| WHAT THIS TASK INVOLVES |
Copy the material below from its first line through the line containing "Write the alphaTex for this tab.", including that line. Leave the pictures out of your copy.

| INPUT FOR THIS TASK |

---+---

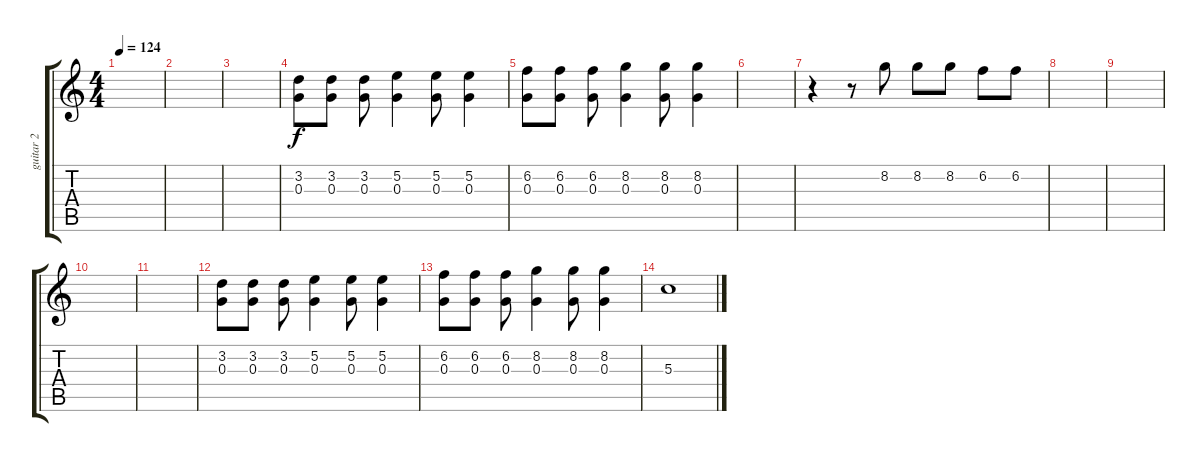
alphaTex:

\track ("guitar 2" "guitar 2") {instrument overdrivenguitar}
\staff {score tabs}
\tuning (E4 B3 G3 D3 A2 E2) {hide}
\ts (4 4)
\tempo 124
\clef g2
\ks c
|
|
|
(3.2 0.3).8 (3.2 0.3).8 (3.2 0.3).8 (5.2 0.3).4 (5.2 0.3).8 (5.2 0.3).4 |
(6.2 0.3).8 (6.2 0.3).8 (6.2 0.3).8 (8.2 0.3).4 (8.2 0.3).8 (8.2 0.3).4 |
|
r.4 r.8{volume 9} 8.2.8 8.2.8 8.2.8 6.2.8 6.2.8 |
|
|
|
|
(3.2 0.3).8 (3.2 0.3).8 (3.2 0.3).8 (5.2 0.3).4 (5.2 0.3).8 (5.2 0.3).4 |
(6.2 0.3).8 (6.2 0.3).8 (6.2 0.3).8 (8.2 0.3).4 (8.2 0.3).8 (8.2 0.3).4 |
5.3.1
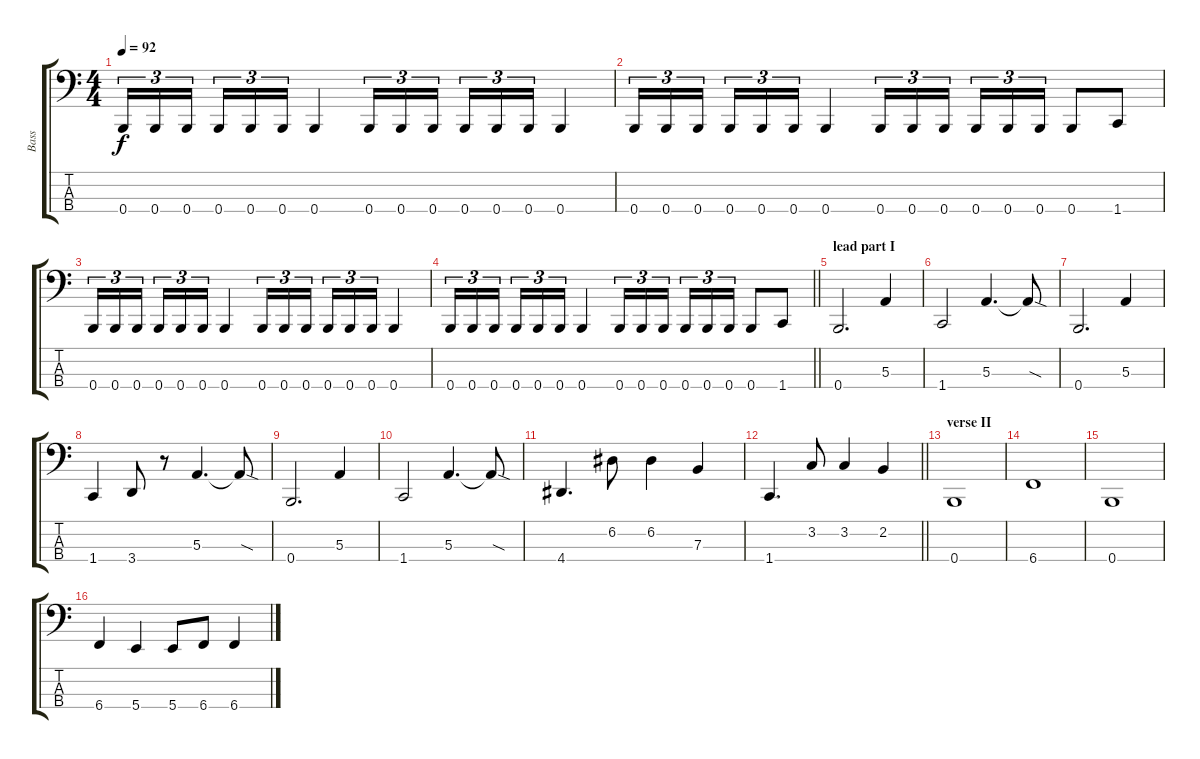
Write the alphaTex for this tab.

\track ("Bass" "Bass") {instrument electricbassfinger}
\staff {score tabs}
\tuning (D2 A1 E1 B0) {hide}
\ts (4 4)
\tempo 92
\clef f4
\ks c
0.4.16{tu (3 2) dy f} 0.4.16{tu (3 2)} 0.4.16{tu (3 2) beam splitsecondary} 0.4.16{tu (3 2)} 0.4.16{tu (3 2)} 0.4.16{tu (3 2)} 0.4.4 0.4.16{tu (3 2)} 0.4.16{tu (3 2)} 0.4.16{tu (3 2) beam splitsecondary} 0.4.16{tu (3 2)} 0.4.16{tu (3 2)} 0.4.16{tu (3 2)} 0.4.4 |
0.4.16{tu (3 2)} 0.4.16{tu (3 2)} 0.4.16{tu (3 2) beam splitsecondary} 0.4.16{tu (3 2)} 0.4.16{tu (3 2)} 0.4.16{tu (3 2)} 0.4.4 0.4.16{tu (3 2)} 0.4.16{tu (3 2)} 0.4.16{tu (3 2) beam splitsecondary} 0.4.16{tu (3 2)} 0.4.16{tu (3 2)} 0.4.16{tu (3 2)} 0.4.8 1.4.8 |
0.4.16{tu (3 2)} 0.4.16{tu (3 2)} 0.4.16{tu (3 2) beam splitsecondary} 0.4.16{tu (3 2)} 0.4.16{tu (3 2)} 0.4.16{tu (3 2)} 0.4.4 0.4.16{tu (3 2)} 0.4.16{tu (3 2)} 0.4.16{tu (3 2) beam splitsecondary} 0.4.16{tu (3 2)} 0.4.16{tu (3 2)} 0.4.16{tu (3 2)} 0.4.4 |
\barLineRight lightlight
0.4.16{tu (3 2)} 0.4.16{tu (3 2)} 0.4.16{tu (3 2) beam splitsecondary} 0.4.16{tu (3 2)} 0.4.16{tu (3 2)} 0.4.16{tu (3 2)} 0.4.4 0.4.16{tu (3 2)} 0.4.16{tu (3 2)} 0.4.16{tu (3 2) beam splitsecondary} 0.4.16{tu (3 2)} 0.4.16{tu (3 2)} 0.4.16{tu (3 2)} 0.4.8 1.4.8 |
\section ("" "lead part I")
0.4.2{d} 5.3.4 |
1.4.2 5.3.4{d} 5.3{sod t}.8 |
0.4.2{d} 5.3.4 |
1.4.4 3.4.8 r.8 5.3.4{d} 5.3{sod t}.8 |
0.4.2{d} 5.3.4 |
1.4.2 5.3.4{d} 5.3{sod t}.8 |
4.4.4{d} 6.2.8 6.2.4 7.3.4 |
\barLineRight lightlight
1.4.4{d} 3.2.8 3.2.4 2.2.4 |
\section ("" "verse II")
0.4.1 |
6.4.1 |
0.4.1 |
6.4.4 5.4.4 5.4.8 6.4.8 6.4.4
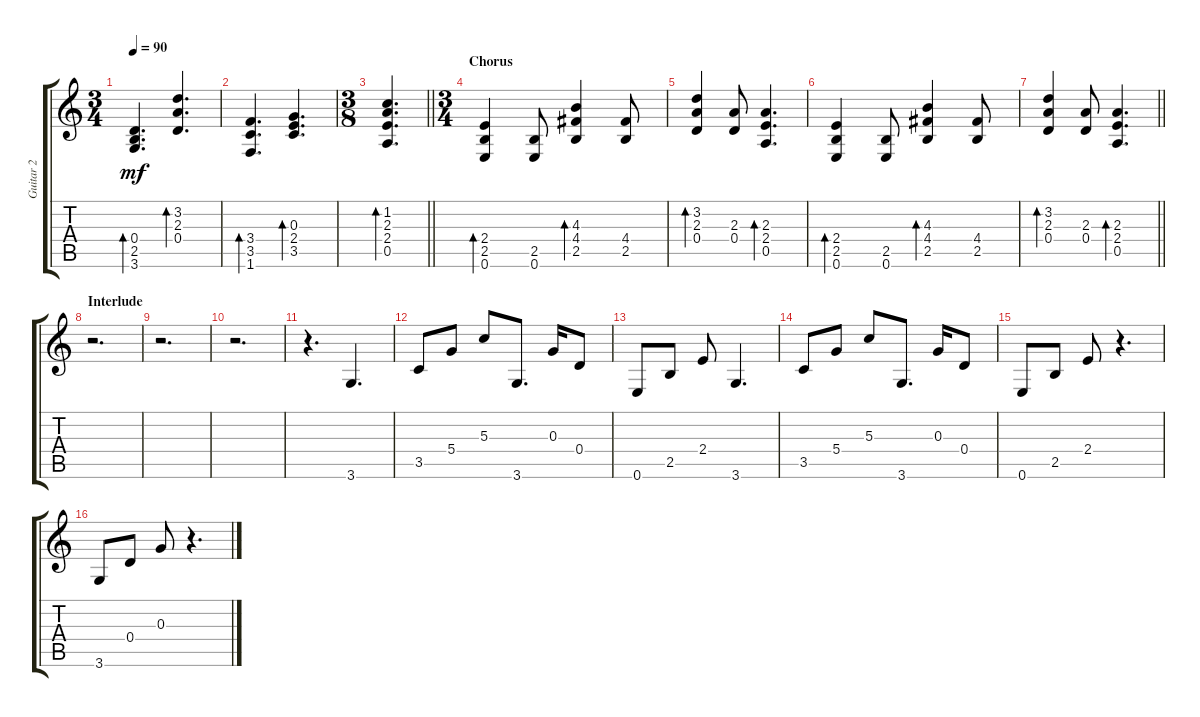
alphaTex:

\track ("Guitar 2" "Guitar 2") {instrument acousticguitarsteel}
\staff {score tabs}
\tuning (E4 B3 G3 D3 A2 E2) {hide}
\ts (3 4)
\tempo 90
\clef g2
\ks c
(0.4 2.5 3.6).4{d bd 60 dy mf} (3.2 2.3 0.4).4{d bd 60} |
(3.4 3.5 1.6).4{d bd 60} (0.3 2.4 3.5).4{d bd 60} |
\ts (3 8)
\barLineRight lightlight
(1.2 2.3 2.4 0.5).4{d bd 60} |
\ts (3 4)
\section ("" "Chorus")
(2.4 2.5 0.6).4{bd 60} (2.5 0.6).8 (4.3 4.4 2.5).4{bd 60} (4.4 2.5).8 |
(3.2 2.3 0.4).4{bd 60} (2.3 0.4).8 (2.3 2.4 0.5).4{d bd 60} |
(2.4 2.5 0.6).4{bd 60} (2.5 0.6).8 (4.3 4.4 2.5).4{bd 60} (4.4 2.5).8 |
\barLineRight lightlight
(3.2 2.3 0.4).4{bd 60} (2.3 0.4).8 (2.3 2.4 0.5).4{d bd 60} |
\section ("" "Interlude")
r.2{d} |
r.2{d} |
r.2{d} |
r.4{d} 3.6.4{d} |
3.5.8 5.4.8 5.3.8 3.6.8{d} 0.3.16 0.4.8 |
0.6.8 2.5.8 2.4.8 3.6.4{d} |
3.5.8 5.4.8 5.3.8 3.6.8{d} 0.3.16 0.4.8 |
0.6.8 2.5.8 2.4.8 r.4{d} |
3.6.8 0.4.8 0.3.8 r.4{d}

---+---

| RESULT FOR THIS EXERCISE |
alphaTex:

\track ("guitar 2" "guitar 2") {instrument overdrivenguitar}
\staff {score tabs}
\tuning (E4 B3 G3 D3 A2 E2) {hide}
\ts (4 4)
\tempo 124
\clef g2
\ks c
|
|
|
(3.2 0.3).8 (3.2 0.3).8 (3.2 0.3).8 (5.2 0.3).4 (5.2 0.3).8 (5.2 0.3).4 |
(6.2 0.3).8 (6.2 0.3).8 (6.2 0.3).8 (8.2 0.3).4 (8.2 0.3).8 (8.2 0.3).4 |
|
r.4 r.8{volume 9} 8.2.8 8.2.8 8.2.8 6.2.8 6.2.8 |
|
|
|
|
(3.2 0.3).8 (3.2 0.3).8 (3.2 0.3).8 (5.2 0.3).4 (5.2 0.3).8 (5.2 0.3).4 |
(6.2 0.3).8 (6.2 0.3).8 (6.2 0.3).8 (8.2 0.3).4 (8.2 0.3).8 (8.2 0.3).4 |
5.3.1
Write the alphaTex for this tab.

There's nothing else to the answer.